JERUSALEM (Reuters) - An Israeli government committee on Monday advanced plans for 500 settler homes in East Jerusalem, an official said, in the face of disapproval from the United States at construction on occupied Palestinian land.
The Interior Ministry panel’s preliminary approval of the new homes for Ramat Shlomo, a neighborhood built on West Bank territory captured in the 1967 war and annexed to Jerusalem in a move not recognized abroad, was kept low profile in an apparent bid to avoid friction with Washington.
A week ago, Prime Minister Benjamin Netanyahu ordered plans for some 600 housing units for Ramat Shlomo and 400 others for Har Homa, another East Jerusalem neighborhood, to be advanced.
Palestinian officials have voiced alarm, echoed in the international community, over the settlements, viewing them as a main obstacle to founding the independent state they seek in the West Bank and Gaza Strip with East Jerusalem as its capital.

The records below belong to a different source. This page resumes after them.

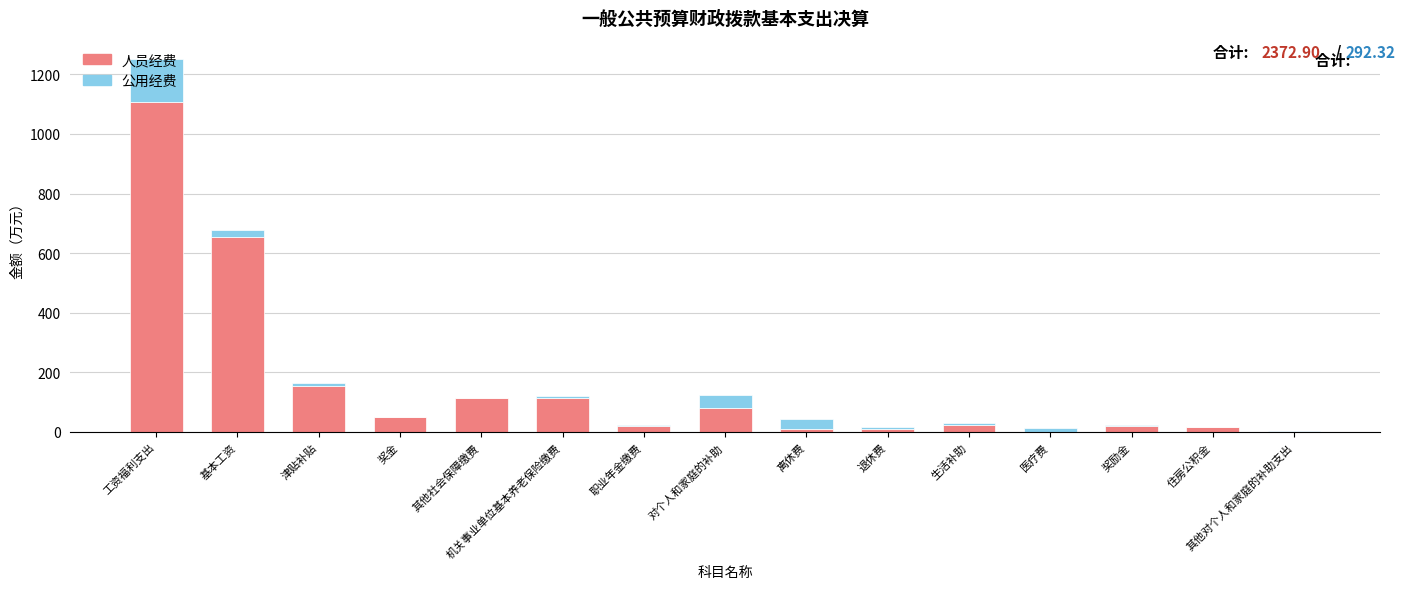

Are the bars horizontal?

No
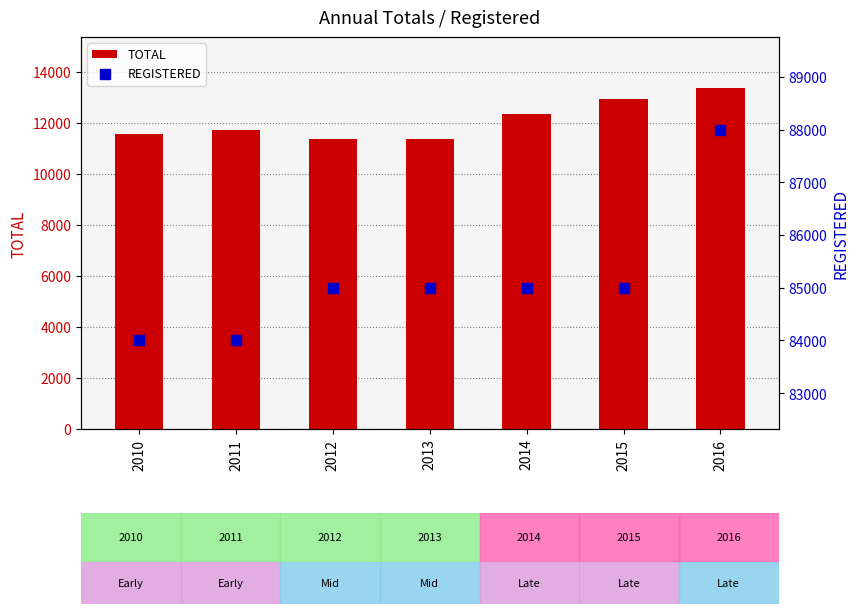

Which series reaches the maximum Y coordinate?

REGISTERED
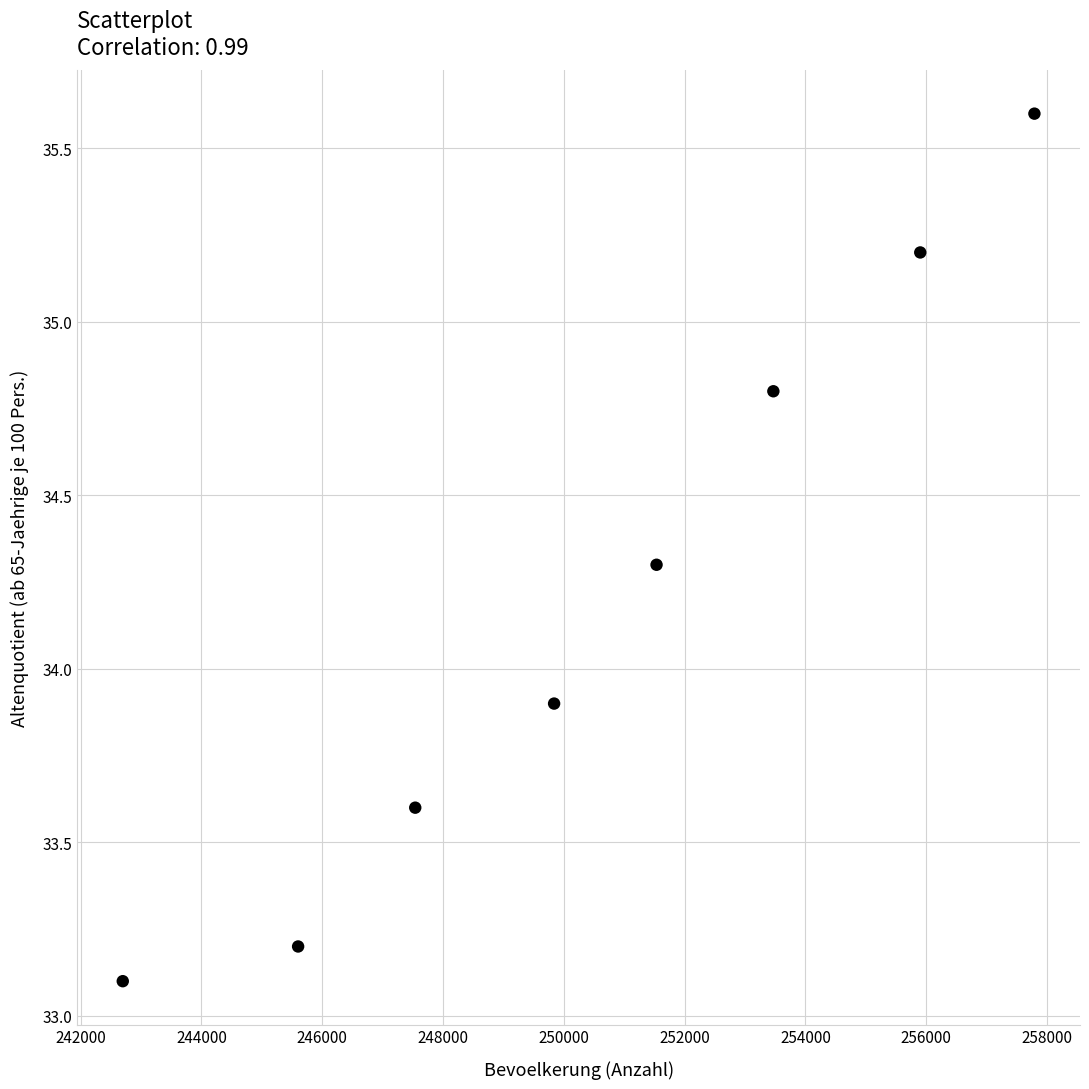

What Y value in the scatter plot is closest to 34?

33.9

An Interior Ministry spokeswoman did not immediately confirm Monday’s committee decision, details of which were relayed to Reuters by an Israeli official on condition of anonymity.
The official said Israel hoped to avoid publicity around the move, one in a series of logistical and legal stages before construction begins. The number of new homes planned for Ramat Shlomo had been reduced, the official said, because of environmental concerns.
In Washington, U.S. State Department spokeswoman Jen Psaki said the reports contradicted the Israeli government’s stated goal of a peace agreement.
“This flies in the face of that,” Psaki told reporters at her daily briefing, saying the United States had seen reports of the planned construction but not any details.
“It is unfortunate for this to move forward given not just the view of the United States, but the view of many in the international community,” she added.
The European Union asked Israel for clarifications about Netanyahu’s promotion of the Har Homa and Ramat Shlomo projects.
Netanyahu, whose relations with U.S. President Barack Obama have long been strained, also drew criticism from the White House earlier this month after some two dozen Jewish families moved into homes purchased in an Arab neighborhood of East Jerusalem where about 500 settlers already live.
Peace Now, an Israeli anti-settlement movement, has warned that moving forward with the Har Homa and Ramat Shlomo plans could further inflame tensions in East Jerusalem, the scene of daily confrontations between stone-throwing Palestinians and police in riot gear.
Israel regards all of Jerusalem as its “indivisible and eternal” capital, a claim not recognized internationally, and says Jews have the right to live anywhere in the city.
Some 500,000 Israelis have settled in the West Bank and East Jerusalem, among 2.4 million Palestinians. The World Court says settlements Israel has built there are illegal, a view Israel disputes.